Старая оказалась права, и военная хитрость со снедью подействовала. Сигтрюгг и его спутники покинули Берсей спустя двое суток, и меня прихватили по особой просьбе матери ярла. О Торгунне я больше ничего не узнал, но был рад покинуть Оркнеи, ибо заметил, что один из поджигателей стал поглядывать на меня как-то странно, будто пытаясь вспомнить, где он видел меня раньше. Я же признал в нем одного из тех людей, кого я подслушивал на Альтинге, и меня беспокоило, что он может догадаться. В таком случае мне в конце концов перерезали бы горло.
ГЛАВА 14
Корабль Сигтрюгга был под стать его великолепной фибуле. Пусть норвежцы не умеют ткать тонкие шелка для роскошных одежд или возводить огромные здания с черепичными крышами и дворцы с башнями, какие мне еще доведется увидеть в моих странствиях, но в строительстве кораблей нет им равных. Корабль Сигтрюгга — драккар — гладкий, зловещий, быстрый, дивное творение корабельных мастеров. Корабельщики все время похвалялись, что построен он был на берегу Черной речки в Ирландии. Здесь люди с запада — так норвежцы, осевшие в Ирландии, называют себя — строят корабли не хуже, чем в Норвегии и Дании, тем более что лучшего корабельного леса не найти во всех северных странах. Я же, пришелец из земель, где высокие деревья столь редки, что из них не построишь большого морского судна, едва только вскарабкавшись на драккар, не удержался и провел ладонью по отборным дубовым брусьям и прекрасно подогнанным стыкам обшивки. И только полный невежда не оценил бы изящных стремительных очертаний длинного, окрашенного в черный цвет корпуса и дивный порядок рядов металлических скреп, искусную резьбу на мачте и реях и ту явную любовь, которую корабельщики изливали на свой корабль. Драккар — назывался он «Пенящий море» — был нарочито украшен. Над палубой был растянут нарядный шатер, сшитый из пяти полос wadmol разного цвета, так что казалось, будто по водам плывет ярмарочная палатка. Выйдя в море на ветер, поставили главный парус соответствующей шатру расцветки, и драккар, вспенивая волны, стал подобен яркой заморской птице. Ибо «Пенящий море», как королевский корабль, был весь изукрашен дивной резьбой и расцвечен. На выгнутом носу — драконья голова с раскрытой пастью и доски, украшенные затейливой резьбой, синие, золотые и красные шевроны на лопастях весел, а затейливо витые канаты ежедневно белили мелом. Даже металлический флюгер был позолочен. «Пенящий море» должен был производить впечатление, меня же он просто ошеломил.

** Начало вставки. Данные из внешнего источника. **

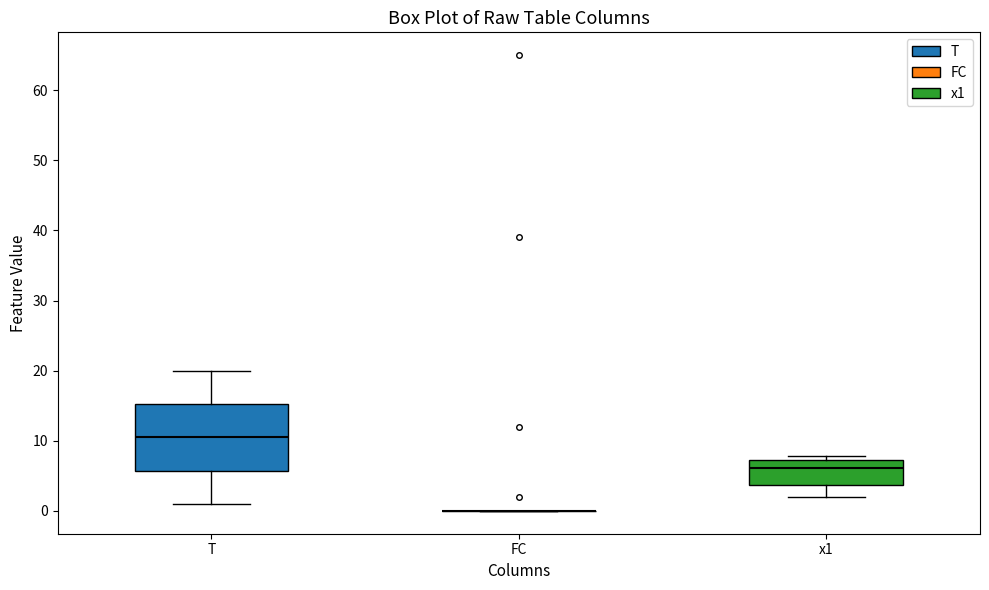

Which box is the tallest, from its lower edge to its upper edge?

T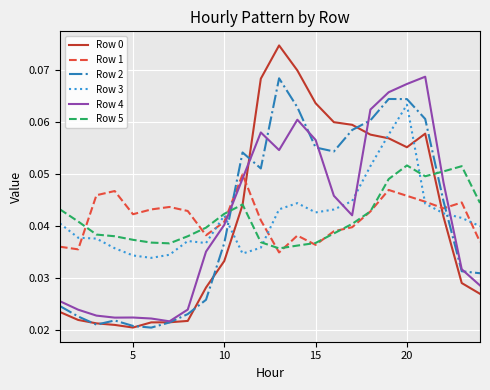

After their last crossing, which series has the higher values: Row 2 or Row 1?

Row 1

Я заметил, что большинство мореходов, выйдя в плавание, испытывают некое расслабление. Это случается в первый час после того, как судно, благополучно отчалив от берега, выходит в открытое море. Вот тогда-то раздается общий вздох облегчения, ибо они вновь попали в свой замкнутый мирок, маленький, родной и знакомый. Это чувство особенно сильно, коль корабельщики и раньше плавали вместе, сошли на берег на несколько дней и вновь собрались на корабле. Им не терпится восстановить свое единение, и вот тут-то они теряют бдительность. Когда последний канат натянут и корабль взял курс, начинаются разговоры о том, кто как провел время на берегу, обсуждают и сравнивают все, что видели и слышали и, конечно, похваляются женщинами, с которыми имели дело, и рассуждают о том, что их ждет. И все это не скрываясь. Так вот, «Пенящий море» благополучно покинул Оркнеи и шел по морю, а корабельщики, давно плавающие вместе, упустили из виду, что среди них объявился чужак. Слишком я был мелкая сошка, чтобы меня замечать, я же слышал их неосторожные рассуждения об успешном посещении Берсея, о предстоящей войне и уловках их господина и повелителя, конунга Сигтрюгга.